Bodrum’da evler aspirin kadardır. Yalıtımları yoktur. Küçük odalı, bol helalıdır. Küçücük odalarda çok sayıda insan yatar ve habire duş alır. O yüzden yaz kış oturmaya uygun düzgün evler pahalıdır. Çünkü azdır. Bu evler pahalı olunca o derme çatma mezarlık benzeri site evleri de dönüp o pahalı evleri ölçü alır kendilerine. Hop, bütün emlak pahalı oluverir.
Biz böyle bir ortamdan sonra Ankara’da ev arayınca epey şaşkınlık yaşadık tabii. Önce “Biraz büyük bir ev istiyoruz,” dedik. 500 m2’lik ve daha büyük evler göstermeye başladılar. Dedik, dalga mı geçiyorsunuz birbirimizi kaybederiz. Dediler “e büyük dediniz”. Biz Bodrum büyüğü ile Ankara büyüğü arasındaki farkı böylece anlamış bulunduk.
Velhasıl kısa bir tur sonrasında istediğimiz evi bulduk. Aslında istediğimiz dört tane ev bulduk. En içimize sineni maddi verilere göre değil, hissiyat verilerimize göre seçtik. Ev sahibemiz çok tatlı birisi. Hal böyle olunca dört kişilik oy sandığımızdan oy birliğiyle tuttuğumuz ev çıktı. (Ev sahibi önemli. İyice yaşlanayım ev sahiplerimle anılarımı yazacağım; iletişim fakültelerinde ders kitabı olacak bakın görün.)
Ev tut. Kamyon tut. Emlakçıya öde. Boyacıya öde. Eksik eşya tamamlamaya kalkış. Bir hafifledik şapkanız uçar. Kolay taşınırız artık. Bu arada siz bir sonraki yazıyı okurken muhtemelen bizler de naçiz vücutlarımızı eşyalarımızla beraber taşıyor olacağız. O kadar yakın yani.
…
Bu hafta size bir de Ankara ile ilgili en merak ettiğim şeyden; eğlence hayatının durumundan bahsedeceğim. Merak ediyorum madem, nasıl bahsedeceğim değil mi? Değil. Benim de kendime göre fikirlerim var.

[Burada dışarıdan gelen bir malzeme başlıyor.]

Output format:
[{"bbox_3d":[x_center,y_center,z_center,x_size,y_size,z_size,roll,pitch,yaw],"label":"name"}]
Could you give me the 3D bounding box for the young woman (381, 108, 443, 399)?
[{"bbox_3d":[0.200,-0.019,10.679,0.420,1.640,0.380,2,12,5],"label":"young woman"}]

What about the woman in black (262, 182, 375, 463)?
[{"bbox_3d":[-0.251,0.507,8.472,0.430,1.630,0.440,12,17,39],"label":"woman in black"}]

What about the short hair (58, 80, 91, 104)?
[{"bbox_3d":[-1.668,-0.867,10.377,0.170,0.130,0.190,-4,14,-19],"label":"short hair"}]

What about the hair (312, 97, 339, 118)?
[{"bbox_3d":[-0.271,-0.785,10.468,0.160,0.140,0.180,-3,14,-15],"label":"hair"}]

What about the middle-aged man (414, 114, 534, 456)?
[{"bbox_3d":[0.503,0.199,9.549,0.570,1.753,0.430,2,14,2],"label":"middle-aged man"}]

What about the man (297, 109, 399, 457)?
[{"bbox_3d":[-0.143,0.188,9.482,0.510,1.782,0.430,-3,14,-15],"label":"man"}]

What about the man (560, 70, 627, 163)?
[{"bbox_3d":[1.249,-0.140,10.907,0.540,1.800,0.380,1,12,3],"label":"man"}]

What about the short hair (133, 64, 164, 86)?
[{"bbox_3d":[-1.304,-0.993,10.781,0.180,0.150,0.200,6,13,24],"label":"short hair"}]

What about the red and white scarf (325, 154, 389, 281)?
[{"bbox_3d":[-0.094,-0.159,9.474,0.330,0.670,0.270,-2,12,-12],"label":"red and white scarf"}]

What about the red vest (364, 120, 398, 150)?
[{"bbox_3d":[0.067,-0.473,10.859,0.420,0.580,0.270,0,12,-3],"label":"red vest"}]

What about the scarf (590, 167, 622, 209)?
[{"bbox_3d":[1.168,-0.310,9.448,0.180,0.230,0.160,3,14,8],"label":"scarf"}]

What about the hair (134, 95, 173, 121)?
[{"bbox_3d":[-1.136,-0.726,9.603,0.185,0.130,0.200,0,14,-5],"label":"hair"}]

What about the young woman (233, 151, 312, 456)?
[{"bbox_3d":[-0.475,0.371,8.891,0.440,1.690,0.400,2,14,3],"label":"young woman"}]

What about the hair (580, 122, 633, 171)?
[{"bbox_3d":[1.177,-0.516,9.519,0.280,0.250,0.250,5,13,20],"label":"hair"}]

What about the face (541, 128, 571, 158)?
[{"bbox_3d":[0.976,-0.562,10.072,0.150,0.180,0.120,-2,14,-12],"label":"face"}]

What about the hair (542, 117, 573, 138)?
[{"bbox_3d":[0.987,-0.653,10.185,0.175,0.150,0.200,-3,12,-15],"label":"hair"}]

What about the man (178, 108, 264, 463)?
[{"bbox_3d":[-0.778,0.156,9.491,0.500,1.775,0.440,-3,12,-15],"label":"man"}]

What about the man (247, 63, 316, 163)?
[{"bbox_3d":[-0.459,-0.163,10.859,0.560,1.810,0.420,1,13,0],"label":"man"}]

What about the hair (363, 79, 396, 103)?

Ankara ileri geri gelenlerinden Murat Meriç ve Ankara yerinde duranlarından Alper Fidaner vardır. En az birisinin adını duymuş olmalısınız. Bir Michael Jackson değiller. Ama bir Umut Şumnu da değiller. Tanınıyor, biliniyorlar. Ben hayatımda bu ikisinin partilerinde eğlendiğim kadar hiçbir yerde eğlenmedim.
Üstelik çaldıkları şarkılar elektriğin filan yeni bulunduğu yıllara ait, tesadüfen yapılmış şeyler. Küçük bir kısmı güzeller, tamam. Ama ben caz ve belgeselle dolu evimde hür irademle o şarkıları o pikaba (böylece plak dinlediğimi de belli etmiş oldum) koymam. Zaten koyamam da. Murat’ın benim oğlanlara hediye edip kaçtığı birkaç plak dışında öyle plaklar bulunmaz bende. Streaming sitelerinden gizli gizli dinlediğimi de zannetmiyorum.

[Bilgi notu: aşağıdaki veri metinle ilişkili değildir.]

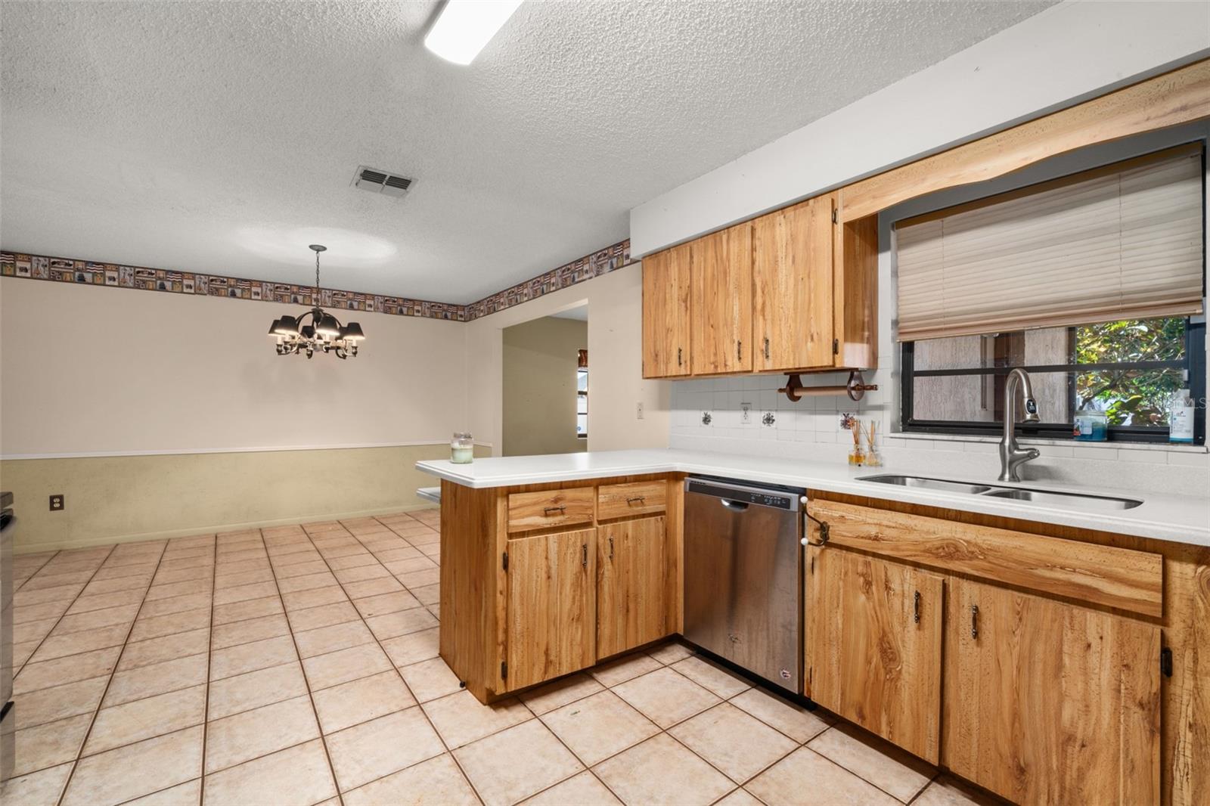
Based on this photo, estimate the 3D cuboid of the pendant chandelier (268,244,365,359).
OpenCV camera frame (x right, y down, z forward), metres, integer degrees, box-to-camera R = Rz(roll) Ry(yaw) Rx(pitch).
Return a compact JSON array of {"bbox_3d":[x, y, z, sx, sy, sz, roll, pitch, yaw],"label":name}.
[{"bbox_3d":[-2.223,-0.781,3.901,0.660,0.843,0.660,1,-1,-37],"label":"pendant chandelier"}]

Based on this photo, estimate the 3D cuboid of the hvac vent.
[{"bbox_3d":[-1.224,-1.199,2.771,0.280,0.025,0.300,1,-1,-37],"label":"hvac vent"}]

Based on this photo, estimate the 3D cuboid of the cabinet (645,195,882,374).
[{"bbox_3d":[0.728,-0.521,2.673,0.323,0.755,1.245,1,-1,-37],"label":"cabinet"}]

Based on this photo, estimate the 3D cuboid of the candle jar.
[{"bbox_3d":[-0.664,0.206,2.355,0.100,0.145,0.100,1,-1,0],"label":"candle jar"}]

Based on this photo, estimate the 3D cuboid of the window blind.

Yaptıkları müzikle kurduğum bu seviyeli ilişkiye rağmen yaptıkları partilerde bir o kadar eğlenirdim. O kadar dans eder, herkesi de öyle bir dans ettirirdim ki millet mekan beni parayla tuttu zannederdi.

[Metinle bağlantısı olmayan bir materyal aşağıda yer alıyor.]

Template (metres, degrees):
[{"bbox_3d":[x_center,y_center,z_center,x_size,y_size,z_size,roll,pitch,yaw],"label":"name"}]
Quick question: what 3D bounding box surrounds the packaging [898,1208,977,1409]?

Alper’le Murat her şeye efsane (ve tabii yine Ankara) Radyo Arkadaş’ta plak sesinden esinle isimlendirdikleri “Çıtır Çıtır” programıyla başladılar. O zaman farkında değildik şimdi bakıyorum, kendileri de çıtır çıtırmış. Sonra partilere başladılar. Uzun beraberlikleri boyunca adlarını pankartlara yazdıracak, nefis TV programları yapacak kadar büyüttüler işleri. Boşandıktan sonra da bağımsız bireyler olarak insanları (ve elbette beni) hoplatmaya zıplatmaya devam ettiler, var olsunlar.
Murat, Ankara’nın ileri geri gelenlerindendir. Önemli bir Ankaralıdır; yazılar yazmış, dergiler dermiş, konuşmalar konuşmuş, Ankara hayatı üzerine yaklaşımlar yaklaşmıştır. Ama Ankara geri gelenlerindendir bir yandan da. Çünkü habire geri gelir. Kapıdan kovarsın bacadan gelir. Gitmiş gibi yapar bir bakarsın Tunalı’da bir yerlerde bira içiyordur. Biraz uzak durur sonra bakarsın Beşevler’de ev tutmuş. Murat bugün Çanakkale’de oturuyor, İstanbul’da ayakta duruyor, Ankara’da esniyor, geriniyor.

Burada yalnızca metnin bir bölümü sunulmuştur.